Up and Up

Up and Up

I have long been a zealot when it comes to great movies that I think everyone should see . . .  but when it comes to “Up” I become a combination of Moses, Hulk Hogan,  and William Jennings Bryan.  I do not hesitate to implore my friends, acquaintances, colleagues,  – and even a few complete strangers –  not only to see it,  but to be sure that they see it while it’s still in movie theaters.   (I wish I could summon this kind of passion for matters of more lasting importance.)  And I think I find myself championing “Up” even more fervently after hearing that it was toppled from the #1 box office spot in its second weekend by an R-rated movie called “The Hangover.”   I don’t like the sounds of that and am doing my part to make sure that “Up” is back where it belongs- at #1.

As a matter of fact,  I saw it for the third time last night – and loved it every bit as much as the first two times.   Past of the reason is that it’s one of those movies with a million little details that contribute to its greatness,  and upon repeated viewing you notice more and more of them.   And it was fun to be there not only with Kathy (seeing it for the second time) but also with our friends Bob and Val Conner,  as well as another friend from church,  Joleen Carlson, who were all seeing it for the first time.  I have to confess that I was paying almost as much attention to them and to their thorough enjoyment of the movie as I was to the movie itself – and feeling mighty pleased with myself that I had gotten them there to see it.
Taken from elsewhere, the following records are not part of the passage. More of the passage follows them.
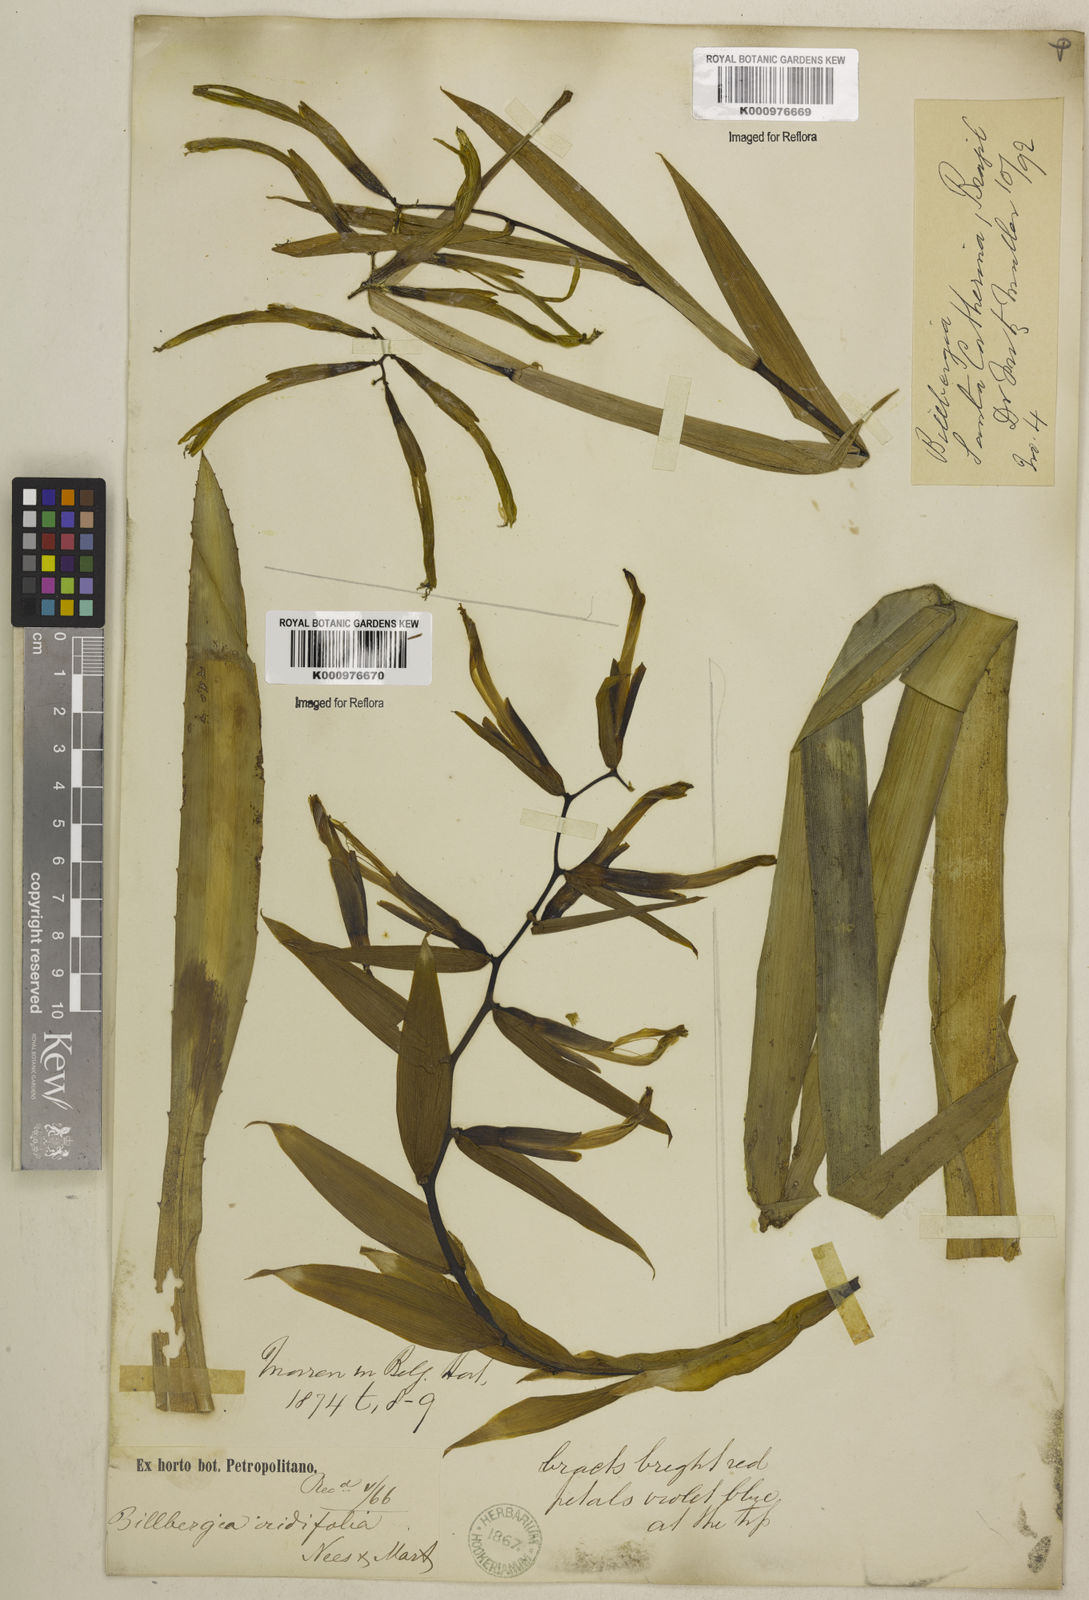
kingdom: Plantae
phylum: Tracheophyta
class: Liliopsida
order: Poales
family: Bromeliaceae
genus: Billbergia
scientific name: Billbergia iridifolia
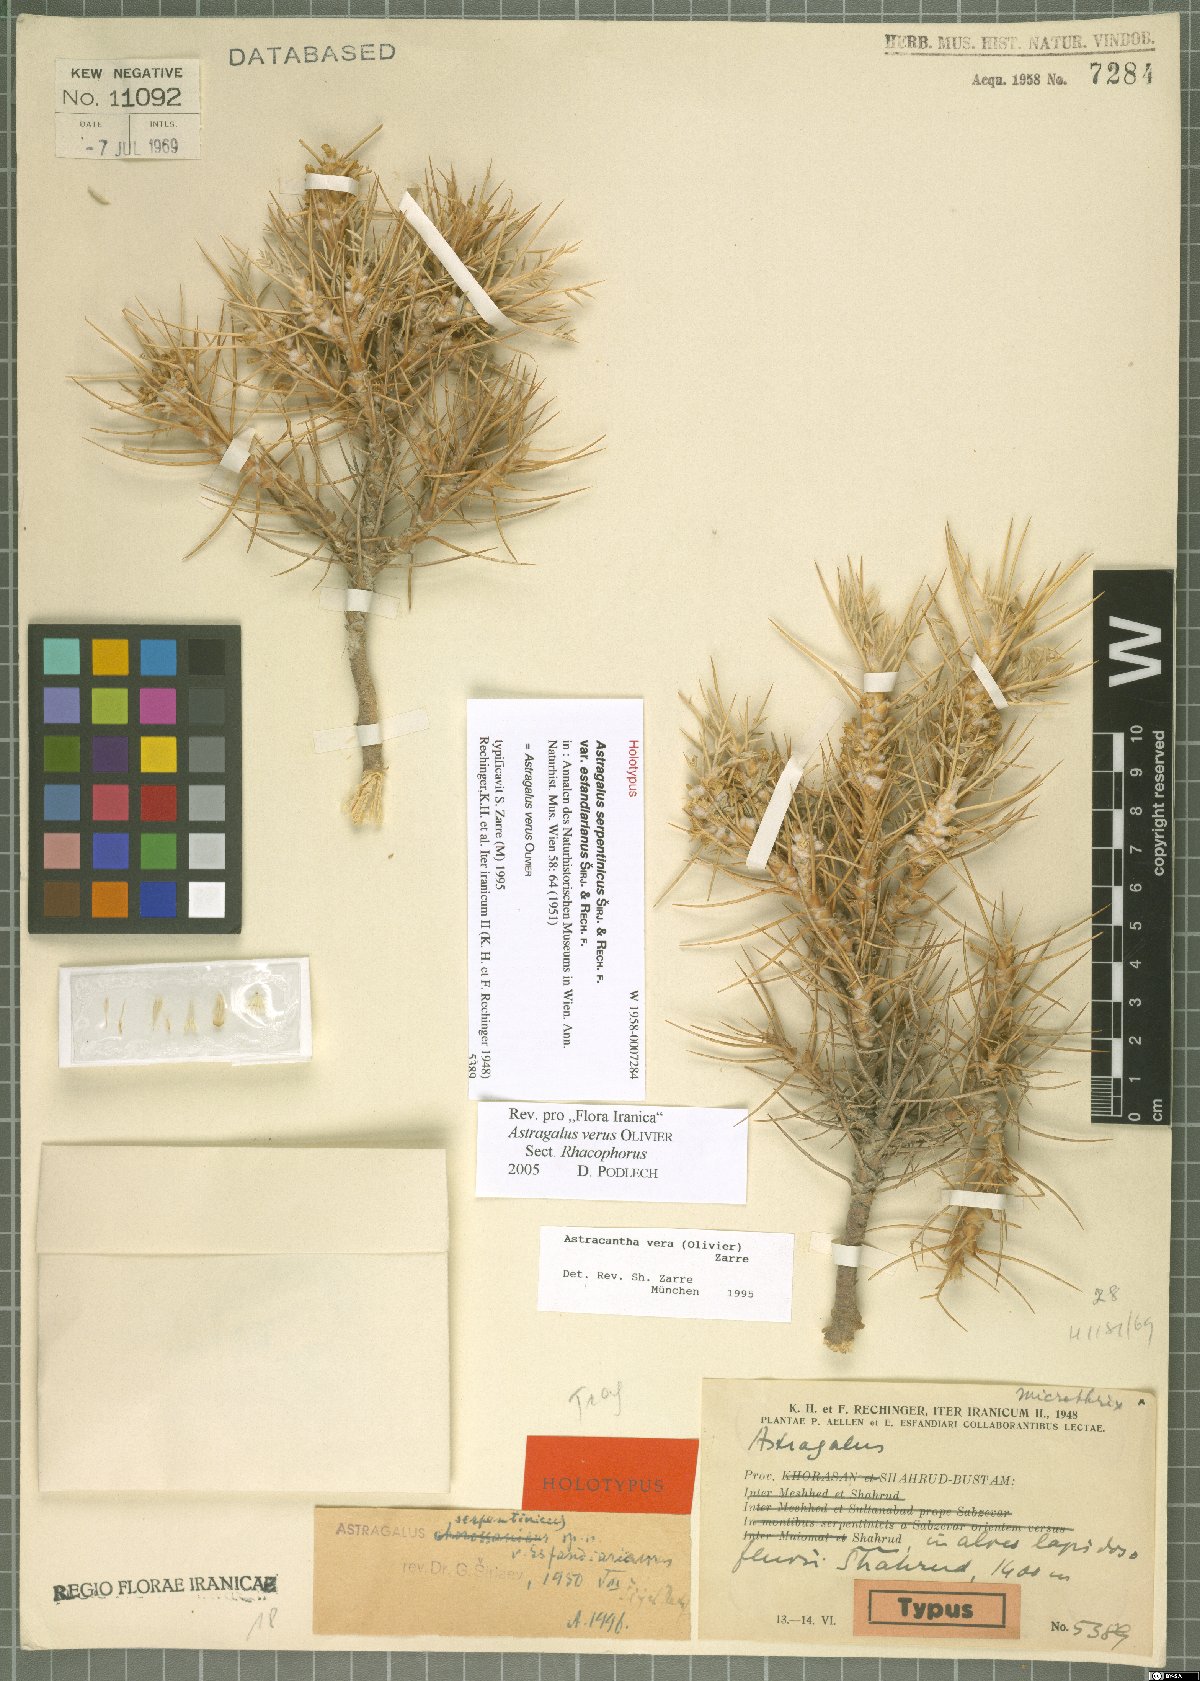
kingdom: Plantae
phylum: Tracheophyta
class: Magnoliopsida
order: Fabales
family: Fabaceae
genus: Astragalus
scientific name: Astragalus verus
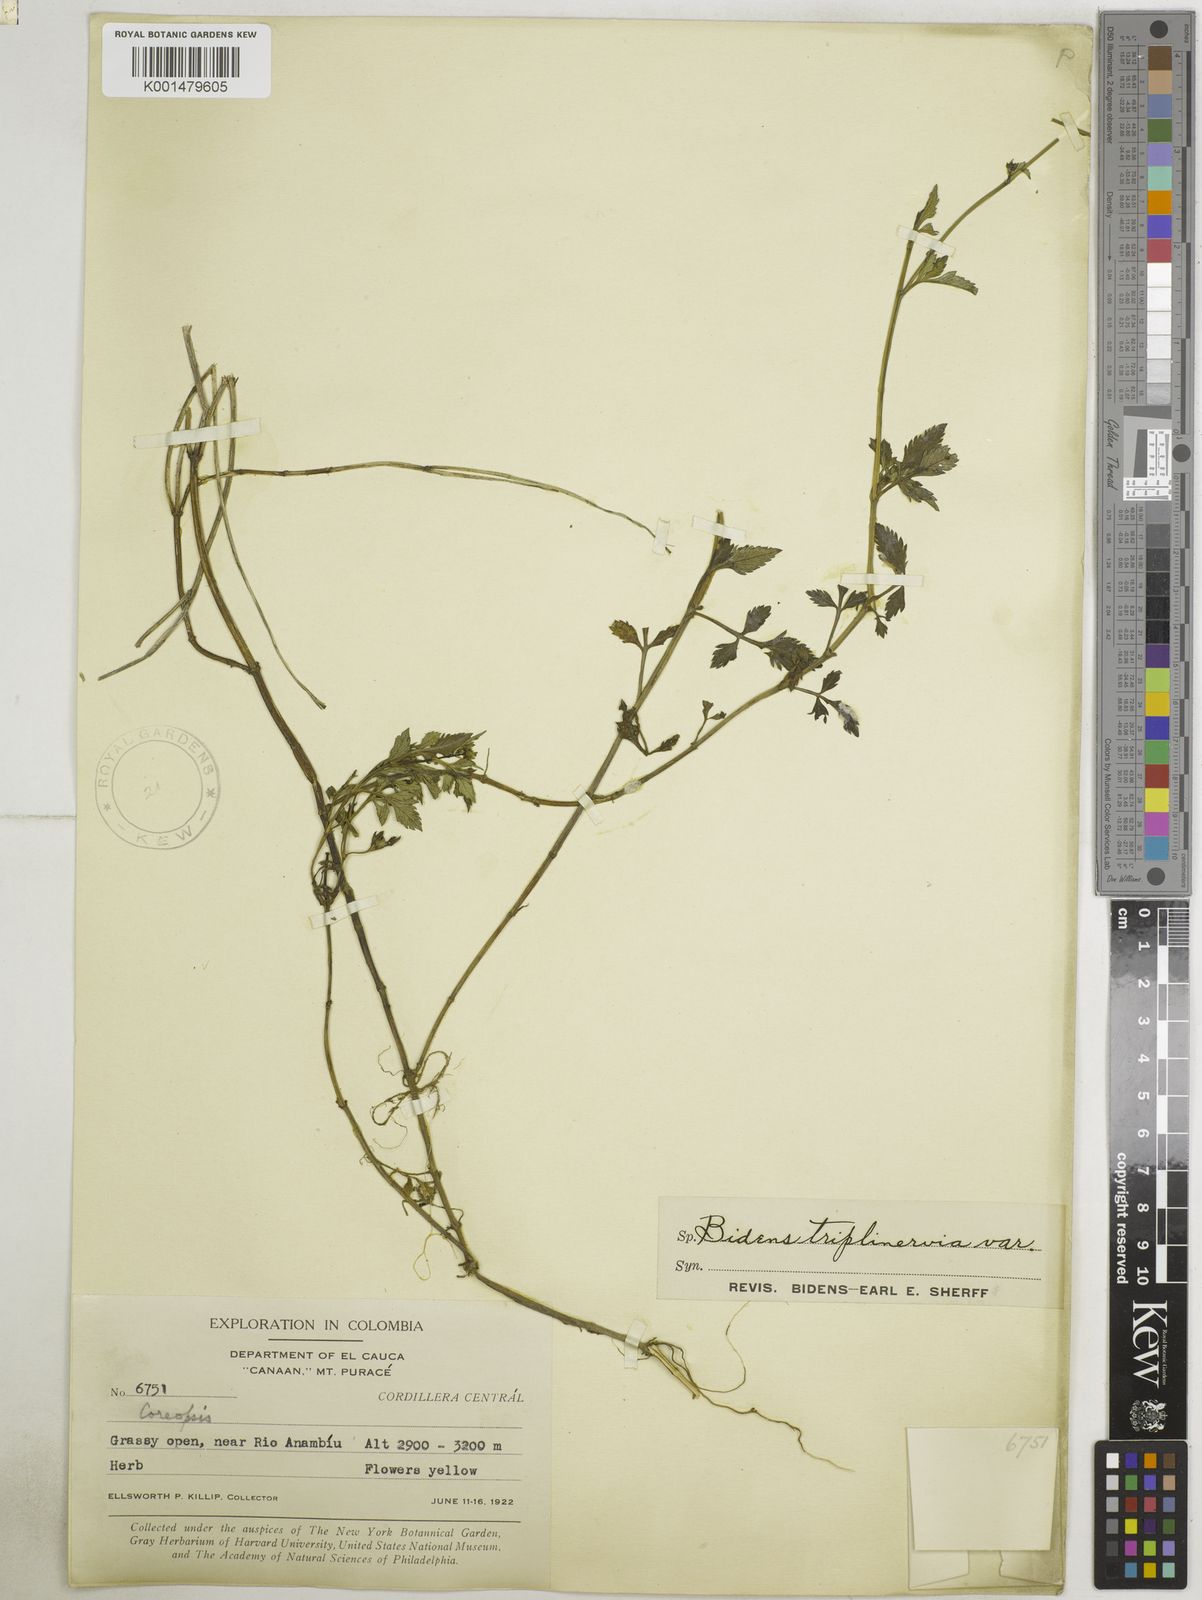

Kathy will tell you from experience that on the way home from most movies,  I turn into Roger Ebert and dissect what we just saw . . . and even films that I have throughly enjoyed get this kind of intense analysis and critique.  (Drives her crazy.)   But after “Up” I was nearly struck dumb and mostly just babbled about how much I loved it. . .  and could scarcely think of a thing that I would change about it.   And more than anything, as I walked out of the theater I thought to myself “the people who made this movie are amazing geniuses – and I can’t wait to see what they come up with next.”   How often do you walk out of a movie thinking that?

Something which galvanized me to even more feverish zeal was when Kathy showed me an on-line review of the movie which dismissed it as an awful choice for children because it’s so dark and pessimistic and with far too much attention given to death.  Someone replied on the website that if you subscribe to that kind of thinking, you had better keep your children away from “Bambi,” “Old Yeller,” and “The Lion King.”   From where I sit, the presence of death in the story of “Up” is one of the things which makes it such an exceptional film – and it makes me appreciate all the more that the creators of this film didn’t play it safe or subscribe to tired formula.  This movie has such heart-  and actually that heart is there not only in the two main characters- the crusty old man as well as the earnest young scout – but also in the well-meaning dog (“Dug”) that eventually joins them on their adventure.   In fact, that’s another rather daring thing about the movie- that Dug provides plenty of laughs but also a couple of the most painful moments in the movie when he is either ostracized or physically abused by the other dogs in Paradise Falls.  It took some thinking outside of the box to make such a thing happen.  (It would be the same thing as having Marcellus in “The Music Man” shift from zany goofiness to vulnerable tenderness.  999 out of 1000 filmmakers never dare to take a comedy relief character and make something more out of them.  But they do it with “Dug” in “Up.”)

By the way,  the second of the three times I saw “Up” it was in 3-D. . .  and I’m glad I did.  For as visually breathtaking as this movie in regular old 2-D (and it really, truly is)  it’s even more wonderful to look at with those goofy glasses on.  If you get the chance to see it in 3-D I would recommend it.

And whatever you do,  make sure you’re there on time so you get to see the hilarious short film that proceeds it.  It’s called “Party Cloudy” and – like “Up” – it’s a marvelous mix of heart and hilarity and worth the the price of admission in and of itself.

End of Sermon.

For now.

pictured:  a neat image from towards the end of “Up” as the main character watches his house float away into the distance.   I took this photo of the movie screen yesterday but did my best to do so surreptitiously, so as not to distract anyone else,  which is why it’s not perfectly framed or focused.   But the image reinforces the fact that this is in no way an ordinary or predictable movie.